One of those wines — the 2009 Arena Valley Vineyard Estate Cabernet Sauvignon — then went on to win a Platinum at Wine Press Northwest’s Platinum Competition. It was only the second time in the event's 13-year history that a red wine made with Idaho fruit achieved a Platinum.
“That was really exciting,” said DeSeelhorst, who not only makes the wine but also manages 70 acres of vines. “I think a lot of it comes down to me knowing the vineyard, and that’s actually my favorite part of all this — being in the vineyard. It’s such a rewarding thing and the most dynamic part.”
DeSeelhorst, 47, relies the 30-year-old Arena Valley Vineyard for nearly all his wines.

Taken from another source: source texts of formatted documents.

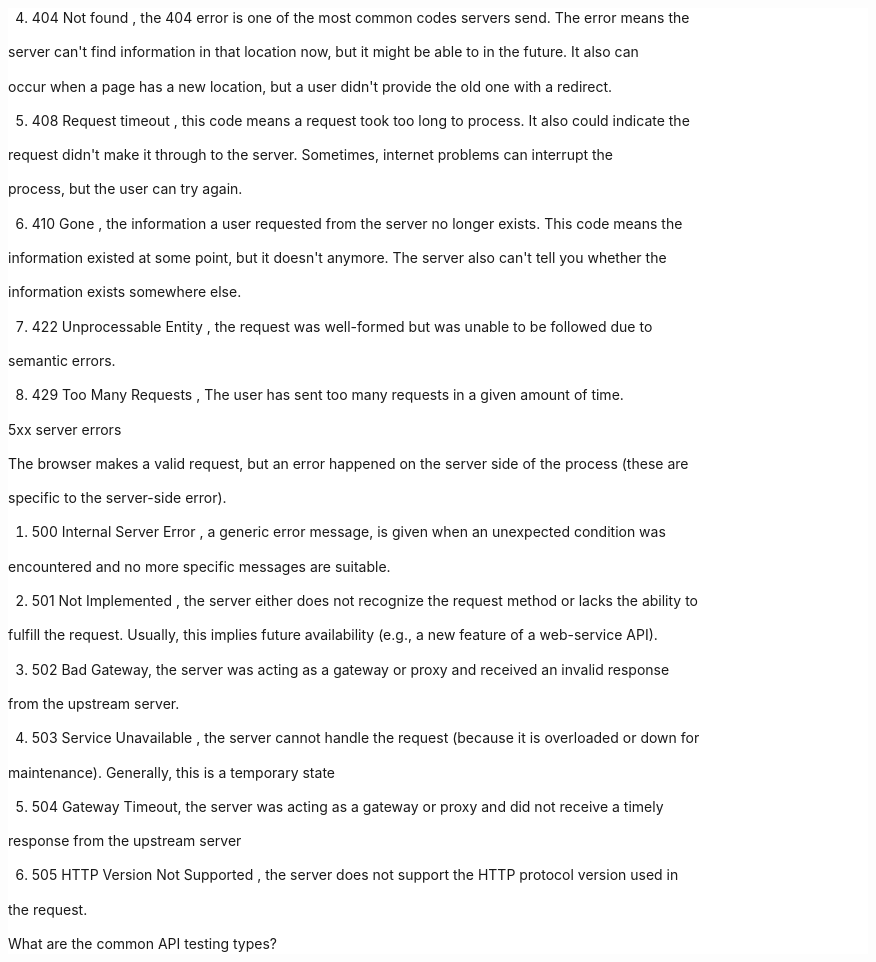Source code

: 4. 404 Not found , the 404 error is one of the most common codes servers send. The error means the

server can't find information in that location now, but it might be able to in the future. It also can

occur when a page has a new location, but a user didn't provide the old one with a redirect.

5. 408 Request timeout , this code means a request took too long to process. It also could indicate the

request didn't make it through to the server. Sometimes, internet problems can interrupt the

process, but the user can try again.

6. 410 Gone , the information a user requested from the server no longer exists. This code means the

information existed at some point, but it doesn't anymore. The server also can't tell you whether the

information exists somewhere else.

7. 422 Unprocessable Entity , the request was well-formed but was unable to be followed due to

semantic errors.

8. 429 Too Many Requests , The user has sent too many requests in a given amount of time.

5xx server errors

The browser makes a valid request, but an error happened on the server side of the process (these are

specific to the server-side error).

1. 500 Internal Server Error , a generic error message, is given when an unexpected condition was

encountered and no more specific messages are suitable.

2. 501 Not Implemented , the server either does not recognize the request method or lacks the ability to

fulfill the request. Usually, this implies future availability (e.g., a new feature of a web-service API).

3. 502 Bad Gateway, the server was acting as a gateway or proxy and received an invalid response

from the upstream server.

4. 503 Service Unavailable , the server cannot handle the request (because it is overloaded or down for

maintenance). Generally, this is a temporary state

5. 504 Gateway Timeout, the server was acting as a gateway or proxy and did not receive a timely

response from the upstream server

6. 505 HTTP Version Not Supported , the server does not support the HTTP protocol version used in

the request.

What are the common API testing types?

The 2009 Reserve and 2010 Sangiovese came off the bowl-shaped site near Parma, but the other gold medal winner was grown in Martin Family Vineyard — across the Snake River in Adrian, Ore.
Yet there’s a special satisfaction that comes with the Platinum because it was judged alongside other bottles of Northwest-made Cabernet Sauvignon that also won gold medals.

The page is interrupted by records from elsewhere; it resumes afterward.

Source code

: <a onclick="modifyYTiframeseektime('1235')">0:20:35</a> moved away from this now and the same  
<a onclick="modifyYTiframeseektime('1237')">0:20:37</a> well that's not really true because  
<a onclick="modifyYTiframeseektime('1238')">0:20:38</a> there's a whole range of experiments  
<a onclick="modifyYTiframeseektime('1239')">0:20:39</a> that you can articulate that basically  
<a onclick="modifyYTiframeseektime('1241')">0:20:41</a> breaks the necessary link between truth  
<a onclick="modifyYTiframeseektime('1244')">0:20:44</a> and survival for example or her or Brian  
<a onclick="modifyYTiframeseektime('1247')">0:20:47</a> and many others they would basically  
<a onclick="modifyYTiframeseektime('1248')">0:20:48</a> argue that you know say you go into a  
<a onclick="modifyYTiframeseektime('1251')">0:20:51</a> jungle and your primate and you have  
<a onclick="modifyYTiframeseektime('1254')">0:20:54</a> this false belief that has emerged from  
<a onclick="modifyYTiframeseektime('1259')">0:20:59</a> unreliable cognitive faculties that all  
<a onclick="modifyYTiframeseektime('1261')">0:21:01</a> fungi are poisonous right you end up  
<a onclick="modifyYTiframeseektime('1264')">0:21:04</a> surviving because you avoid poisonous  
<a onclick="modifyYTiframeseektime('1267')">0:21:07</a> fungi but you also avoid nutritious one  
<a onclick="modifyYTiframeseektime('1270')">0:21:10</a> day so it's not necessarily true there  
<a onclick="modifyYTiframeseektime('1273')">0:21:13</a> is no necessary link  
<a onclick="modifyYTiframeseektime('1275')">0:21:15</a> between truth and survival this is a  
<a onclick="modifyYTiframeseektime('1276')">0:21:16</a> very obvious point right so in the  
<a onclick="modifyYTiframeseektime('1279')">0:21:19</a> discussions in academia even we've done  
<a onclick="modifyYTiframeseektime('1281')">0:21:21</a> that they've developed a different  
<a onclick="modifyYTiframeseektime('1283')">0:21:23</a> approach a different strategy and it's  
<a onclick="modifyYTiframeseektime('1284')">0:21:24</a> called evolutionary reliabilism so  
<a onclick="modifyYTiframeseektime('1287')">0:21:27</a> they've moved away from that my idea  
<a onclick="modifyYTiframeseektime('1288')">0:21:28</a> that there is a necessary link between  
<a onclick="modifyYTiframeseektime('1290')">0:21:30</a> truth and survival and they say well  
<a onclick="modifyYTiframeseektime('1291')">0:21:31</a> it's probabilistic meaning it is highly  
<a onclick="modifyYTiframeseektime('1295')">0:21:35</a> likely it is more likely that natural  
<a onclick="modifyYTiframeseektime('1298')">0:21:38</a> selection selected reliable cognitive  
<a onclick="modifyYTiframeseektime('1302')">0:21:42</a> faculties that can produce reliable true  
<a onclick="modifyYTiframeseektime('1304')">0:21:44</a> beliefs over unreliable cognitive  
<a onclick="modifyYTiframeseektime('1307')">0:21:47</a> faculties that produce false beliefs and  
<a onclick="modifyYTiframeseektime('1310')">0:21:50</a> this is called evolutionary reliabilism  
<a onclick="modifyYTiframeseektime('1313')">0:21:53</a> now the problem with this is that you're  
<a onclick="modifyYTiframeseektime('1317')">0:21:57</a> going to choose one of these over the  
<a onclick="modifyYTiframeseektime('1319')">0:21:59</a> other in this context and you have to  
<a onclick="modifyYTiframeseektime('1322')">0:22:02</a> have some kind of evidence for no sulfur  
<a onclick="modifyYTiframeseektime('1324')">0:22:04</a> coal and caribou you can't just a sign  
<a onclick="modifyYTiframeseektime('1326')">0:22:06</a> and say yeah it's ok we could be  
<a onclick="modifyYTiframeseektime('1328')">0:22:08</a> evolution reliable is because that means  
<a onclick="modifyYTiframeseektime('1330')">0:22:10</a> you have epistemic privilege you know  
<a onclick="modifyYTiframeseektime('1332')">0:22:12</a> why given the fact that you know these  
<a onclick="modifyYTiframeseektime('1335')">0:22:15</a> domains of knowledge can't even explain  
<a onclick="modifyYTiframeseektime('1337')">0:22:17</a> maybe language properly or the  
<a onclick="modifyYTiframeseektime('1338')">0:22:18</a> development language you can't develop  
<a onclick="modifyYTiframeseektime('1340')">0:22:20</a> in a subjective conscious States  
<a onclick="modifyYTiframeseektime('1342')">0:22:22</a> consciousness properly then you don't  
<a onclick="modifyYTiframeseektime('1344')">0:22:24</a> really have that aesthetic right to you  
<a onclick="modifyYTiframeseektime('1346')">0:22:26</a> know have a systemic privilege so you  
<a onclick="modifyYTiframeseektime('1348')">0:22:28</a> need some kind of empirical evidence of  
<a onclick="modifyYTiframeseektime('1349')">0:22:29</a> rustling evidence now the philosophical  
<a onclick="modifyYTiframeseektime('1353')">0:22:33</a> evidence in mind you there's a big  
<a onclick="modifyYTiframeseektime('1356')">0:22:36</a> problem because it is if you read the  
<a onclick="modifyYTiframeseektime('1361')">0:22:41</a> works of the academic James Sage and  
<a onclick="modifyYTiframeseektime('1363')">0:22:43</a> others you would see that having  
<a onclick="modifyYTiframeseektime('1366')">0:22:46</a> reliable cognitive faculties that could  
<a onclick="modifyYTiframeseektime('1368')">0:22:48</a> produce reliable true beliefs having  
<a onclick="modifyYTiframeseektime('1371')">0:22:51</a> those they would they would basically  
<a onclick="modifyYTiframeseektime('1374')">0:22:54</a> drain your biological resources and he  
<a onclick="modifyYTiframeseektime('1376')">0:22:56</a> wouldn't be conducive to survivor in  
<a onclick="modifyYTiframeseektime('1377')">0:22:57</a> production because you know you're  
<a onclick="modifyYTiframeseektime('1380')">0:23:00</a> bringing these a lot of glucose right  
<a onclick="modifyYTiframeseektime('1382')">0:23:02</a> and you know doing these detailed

“You don’t see a lot of vineyards in Idaho that can ripen Cabernet Sauvignon,” DeSeelhorst said. “I like to shoot for an Old World style with it, but I’m letting the Cab hang a bit more to build sugars. That 2009 got to 25 brix.”
That he offers that wine for $16 makes it even more remarkable.

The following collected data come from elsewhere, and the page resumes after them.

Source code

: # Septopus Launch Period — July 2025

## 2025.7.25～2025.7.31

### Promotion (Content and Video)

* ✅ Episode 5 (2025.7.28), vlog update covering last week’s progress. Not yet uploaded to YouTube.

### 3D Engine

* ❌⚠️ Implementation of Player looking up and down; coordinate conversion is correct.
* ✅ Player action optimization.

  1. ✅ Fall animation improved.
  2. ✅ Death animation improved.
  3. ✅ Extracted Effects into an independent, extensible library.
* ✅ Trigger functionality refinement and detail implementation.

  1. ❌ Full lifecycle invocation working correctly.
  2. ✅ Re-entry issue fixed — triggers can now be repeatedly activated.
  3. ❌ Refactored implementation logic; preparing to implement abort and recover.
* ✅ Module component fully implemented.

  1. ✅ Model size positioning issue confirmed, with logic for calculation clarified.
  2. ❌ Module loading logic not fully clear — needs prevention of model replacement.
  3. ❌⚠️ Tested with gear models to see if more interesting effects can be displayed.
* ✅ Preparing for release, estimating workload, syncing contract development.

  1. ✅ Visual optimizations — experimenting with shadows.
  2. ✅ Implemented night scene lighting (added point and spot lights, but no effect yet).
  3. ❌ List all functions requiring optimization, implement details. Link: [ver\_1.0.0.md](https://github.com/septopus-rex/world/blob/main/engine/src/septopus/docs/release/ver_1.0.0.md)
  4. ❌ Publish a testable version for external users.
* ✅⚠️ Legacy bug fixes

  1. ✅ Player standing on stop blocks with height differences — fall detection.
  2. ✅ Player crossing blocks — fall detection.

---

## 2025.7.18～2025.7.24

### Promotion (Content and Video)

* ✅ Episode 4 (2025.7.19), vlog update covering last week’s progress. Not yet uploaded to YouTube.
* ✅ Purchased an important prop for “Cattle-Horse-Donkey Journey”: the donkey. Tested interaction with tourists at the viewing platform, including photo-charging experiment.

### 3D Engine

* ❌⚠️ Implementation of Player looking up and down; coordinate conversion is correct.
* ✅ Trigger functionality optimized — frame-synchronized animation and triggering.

“The Cabernet has been very consistent for us,” DeSeelhorst said. “I’ve kept the tonnage at around 2 tons per acre for the past seven or eight years, but in 2009 I did a bit more new French oak with the dollar bouncing back against the Euro.”
He purchased the vineyard in 1998, then analyzed the performance of each block. The Chardonnay was planted in 1983. Four years later came Riesling, Cabernet Sauvignon and Merlot.
“We did a major replanting in 2001,” he said. He’s emerged with a fascinating vineyard (2,300 feet elevation) that includes Barbera, Blauer Zweigelt, Orange Muscat, Tempranillo, Touriga Naçional and Rhône varieties Grenache, Syrah and Mourvèdre. The passion for experimentation continues as he explores possibilities for the Austrian variety Grüner Veltliner and the Italian white Vermentino.
“I really like Malbec,” he said. “I think it will be a great grape for Idaho. It’s a middle-to-late ripener and a good, hardy plant.”
And, of course, there’s Riesling — Idaho’s most abundant variety.
“I ramped up production in 2012,” DeSeelhorst said. “We’re going to be bottling that in a couple of months, and it’s going to be awesome. It got extra hangtime in the fall, so the grapes got nice and golden. We’re doing 2,000 cases of Riesling, which is a BIG step for us, but it’s been selling.”
“The growing year was good as I’ve seen straight across the board — phenomenal,” DeSeelhorst said. “We had early bud break, a good spring and everything ripened 100 percent. I’m really excited about the 2012 wines.”
He and several other Treasure Valley winemakers are a bit worried about the potential of bud damage in 2013 as a result of a long stretch of single-digit temperatures in January.
He’s learned about winemaking and grape growing via UC-Davis course work and tips from Idaho winemakers, but DeSeelhorst’s appreciation for food and wine developed while he graduated from the Scottsdale (Ariz.) Culinary Institute. Business acumen came as a commodities broker in Chicago, and he continues to serve as a manager in his family’s Solitude Mountain Resort near Salt Lake City. Traditionally, the ski resort comes to life about the time DeSeelhorst puts his newly crushed wines to bed.
“Once pruning starts, I spend quite a bit more time at the winery,” he said.
Meanwhile, his wife, Susan, a Boise native, oversees the Snake River Winery tasting room in the vibrant BoDo district near the state Capitol.
“My wife is a retail genius, and she’s done very well with the couple of ski shops she runs in Solitude,” he said.
A handful of smartly priced gold medals makes sales a bit easier, too.